**What the task asks**
Pictures aside, the data must be reproduced exactly.

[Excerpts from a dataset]

'''

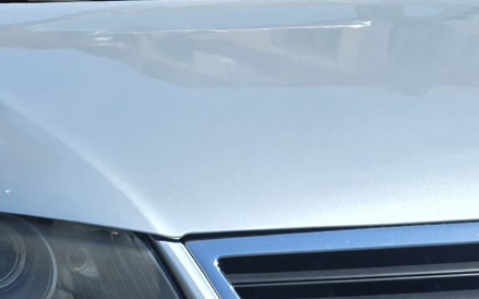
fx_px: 1357
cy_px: 155
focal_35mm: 104
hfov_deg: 20.0
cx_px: 312
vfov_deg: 12.6
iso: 12
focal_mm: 6.3
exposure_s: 1/526
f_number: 1.7
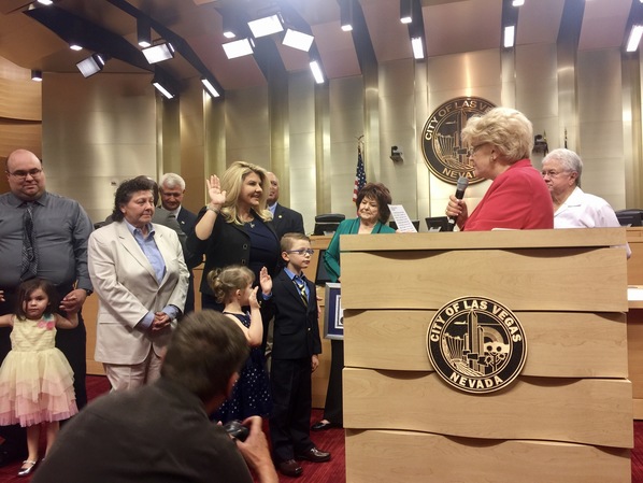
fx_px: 539
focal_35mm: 29
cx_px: 322
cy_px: 242
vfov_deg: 48.3
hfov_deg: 61.6
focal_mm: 4.15
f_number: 2.2
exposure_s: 1/15
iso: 40
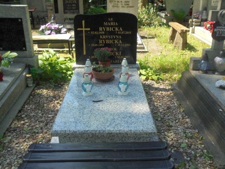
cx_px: 112
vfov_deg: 37.7
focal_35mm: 38
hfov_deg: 49.0
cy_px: 84
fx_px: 247
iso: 100
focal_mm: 6.9
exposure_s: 1/200
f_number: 4.2
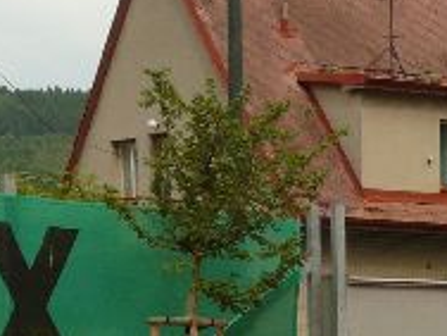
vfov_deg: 7.6
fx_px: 2466
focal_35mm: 191
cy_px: 584
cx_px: 934
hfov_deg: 9.6
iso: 100
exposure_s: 1/250
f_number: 5.6
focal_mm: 7.4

'''

**Output**
fx_px: 1357
cy_px: 155
focal_35mm: 104
hfov_deg: 20.0
cx_px: 312
vfov_deg: 12.6
iso: 12
focal_mm: 6.3
exposure_s: 1/526
f_number: 1.7
fx_px: 539
focal_35mm: 29
cx_px: 322
cy_px: 242
vfov_deg: 48.3
hfov_deg: 61.6
focal_mm: 4.15
f_number: 2.2
exposure_s: 1/15
iso: 40
cx_px: 112
vfov_deg: 37.7
focal_35mm: 38
hfov_deg: 49.0
cy_px: 84
fx_px: 247
iso: 100
focal_mm: 6.9
exposure_s: 1/200
f_number: 4.2
vfov_deg: 7.6
fx_px: 2466
focal_35mm: 191
cy_px: 584
cx_px: 934
hfov_deg: 9.6
iso: 100
exposure_s: 1/250
f_number: 5.6
focal_mm: 7.4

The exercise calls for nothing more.